Forever in Blue: The Fourth Summer of the Sisterhood (also known as Forever in Blue) is the fourth novel in Ann Brashares's acclaimed "Sisterhood" series. The story concludes the adventures of four girls who share a pair of "magical" pants that fit each one of them perfectly, despite their vastly different shapes and sizes. This is the fourth book in The Sisterhood of the Traveling Pants series and was considered the last until Brashares published a fifth book in 2011. It was released on January 9, 2007. 

The Sisterhood of the Traveling Pants 2, a movie based on the book, was released on August 6, 2008.

Plot summary

Lena
Lena is taking an extra painting class in the summer at RISD and becomes interested in the anonymous painter who comes in late on the first day. She soon discovers that it is Leonardo (Leo), one of the most acclaimed artists at the college, and she is tempted to look at his progress on his painting. She is overcome by his skill level. Leo sees her examining his work and they cultivate a friendship. Leo invites Lena over to his house for dinner, where she meets his mother, a professional artist. His mother suggests that Lena and Leo pose for each other's figure paintings, leaving Lena flustered, although she still agrees. However, due to her extreme shyness and strict upbringing, she is uncomfortable painting Leo in the nude and is unable to draw him the way she wants to. Leo, however, sees extreme beauty in Lena's body, kissing her after their first session. He asks her to pose for another one. Lena's feelings for Leo grow. However, shortly following the session, Kostos appears at her dorm room. He tells her that he divorced his wife after she apparently lied to him about being pregnant with their child. Lena is at first in shock by Kostos's sudden appearance, but later becomes angry and yells at him for coming back and expecting her to be waiting for him after he abandoned her. When she goes to apologize the next day, Kostos has already left. Lena poses for Leo, and after he kisses her, they make love. After, she goes to her apartment and cries, realizing that she never had feelings for Leo the way she had for Kostos. Later, while in Greece, she meets up with Kostos, who admits that he had gone to the U.S. planning to propose to Lena and never thought she might say no. Lena apologizes for her actions at her dorm and cries in his arms, and the two of them agree that they may never fall in love with anyone else. They kiss and part ways, but not before Kostos says one word in Greek to Lena, meaning "someday", which indicates that their relationship may not be over for good.

Tibby
Tibby is staying in NYU over the summer to work and take a script-writing class. Early in the summer, her long-term boyfriend, Brian, visits and tells her that he has successfully transferred to her college and will join her in the fall. Tibby is overjoyed, both with Brian's news and their relationship in general, and her happiness is so extreme that she begins to worry that it will not last. Later that evening, the two drink to celebrate, and they get moderately drunk and make love for the first time. At first, Tibby is content with their actions, but this quickly changes when she has a pregnancy scare. She begins to have doubts about her relationship with Brian, and these persist even after she realizes she is not pregnant; this leads to her breaking up with Brian. However, she begins to second-guess her actions when Brian tells her that he will not be transferring to her school—the realization that Brian truly accepts their break-up shakes her. She becomes even more upset when Effie, Lena's younger sister, meets Tibby to ask her if she would mind it if Effie and Brian dated. Tibby lies and says that she would not be bothered. Later in the summer, Tibby realizes that she allowed her fear over the pregnancy to darken her relationship and her feelings for Brian. She tells him that she is sorry and that she still cares for him, and he returns the sentiment. They soon resume their slightly modified relationship.

■ Required action 1
On what date was the novel in this text released?
The entries that follow have no connection to the text about the novel.

■ Supplied records
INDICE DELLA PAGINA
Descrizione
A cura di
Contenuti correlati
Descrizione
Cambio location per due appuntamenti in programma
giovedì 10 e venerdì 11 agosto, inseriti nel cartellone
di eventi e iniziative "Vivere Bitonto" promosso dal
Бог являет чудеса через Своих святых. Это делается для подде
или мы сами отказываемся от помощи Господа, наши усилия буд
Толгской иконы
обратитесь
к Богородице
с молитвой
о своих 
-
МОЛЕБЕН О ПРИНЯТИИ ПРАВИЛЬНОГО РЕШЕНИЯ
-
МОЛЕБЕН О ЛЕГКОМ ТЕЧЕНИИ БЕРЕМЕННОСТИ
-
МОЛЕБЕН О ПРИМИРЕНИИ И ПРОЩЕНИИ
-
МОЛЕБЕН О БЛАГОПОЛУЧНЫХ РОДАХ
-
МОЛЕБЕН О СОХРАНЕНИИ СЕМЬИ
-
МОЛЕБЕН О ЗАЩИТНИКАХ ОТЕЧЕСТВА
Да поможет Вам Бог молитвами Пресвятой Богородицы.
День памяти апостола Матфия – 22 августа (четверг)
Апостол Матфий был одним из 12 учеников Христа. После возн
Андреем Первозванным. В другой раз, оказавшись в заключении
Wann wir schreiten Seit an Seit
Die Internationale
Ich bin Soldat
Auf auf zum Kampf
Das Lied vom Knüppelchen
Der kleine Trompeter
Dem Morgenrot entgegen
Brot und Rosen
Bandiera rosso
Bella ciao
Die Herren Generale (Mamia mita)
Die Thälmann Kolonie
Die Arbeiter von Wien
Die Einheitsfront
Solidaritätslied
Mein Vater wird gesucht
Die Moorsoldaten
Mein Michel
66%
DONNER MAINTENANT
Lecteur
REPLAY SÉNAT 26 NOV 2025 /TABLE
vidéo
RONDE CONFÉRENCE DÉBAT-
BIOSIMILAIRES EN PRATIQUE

■ Required action 2
Reproduce every line of the entries in Block 1 without any changes.

■ Answer section 1
January 9, 2007.

■ Answer section 2
INDICE DELLA PAGINA
Descrizione
A cura di
Contenuti correlati
Descrizione
Cambio location per due appuntamenti in programma
giovedì 10 e venerdì 11 agosto, inseriti nel cartellone
di eventi e iniziative "Vivere Bitonto" promosso dal
Бог являет чудеса через Своих святых. Это делается для подде
или мы сами отказываемся от помощи Господа, наши усилия буд
Толгской иконы
обратитесь
к Богородице
с молитвой
о своих 
-
МОЛЕБЕН О ПРИНЯТИИ ПРАВИЛЬНОГО РЕШЕНИЯ
-
МОЛЕБЕН О ЛЕГКОМ ТЕЧЕНИИ БЕРЕМЕННОСТИ
-
МОЛЕБЕН О ПРИМИРЕНИИ И ПРОЩЕНИИ
-
МОЛЕБЕН О БЛАГОПОЛУЧНЫХ РОДАХ
-
МОЛЕБЕН О СОХРАНЕНИИ СЕМЬИ
-
МОЛЕБЕН О ЗАЩИТНИКАХ ОТЕЧЕСТВА
Да поможет Вам Бог молитвами Пресвятой Богородицы.
День памяти апостола Матфия – 22 августа (четверг)
Апостол Матфий был одним из 12 учеников Христа. После возн
Андреем Первозванным. В другой раз, оказавшись в заключении
Wann wir schreiten Seit an Seit
Die Internationale
Ich bin Soldat
Auf auf zum Kampf
Das Lied vom Knüppelchen
Der kleine Trompeter
Dem Morgenrot entgegen
Brot und Rosen
Bandiera rosso
Bella ciao
Die Herren Generale (Mamia mita)
Die Thälmann Kolonie
Die Arbeiter von Wien
Die Einheitsfront
Solidaritätslied
Mein Vater wird gesucht
Die Moorsoldaten
Mein Michel
66%
DONNER MAINTENANT
Lecteur
REPLAY SÉNAT 26 NOV 2025 /TABLE
vidéo
RONDE CONFÉRENCE DÉBAT-
BIOSIMILAIRES EN PRATIQUE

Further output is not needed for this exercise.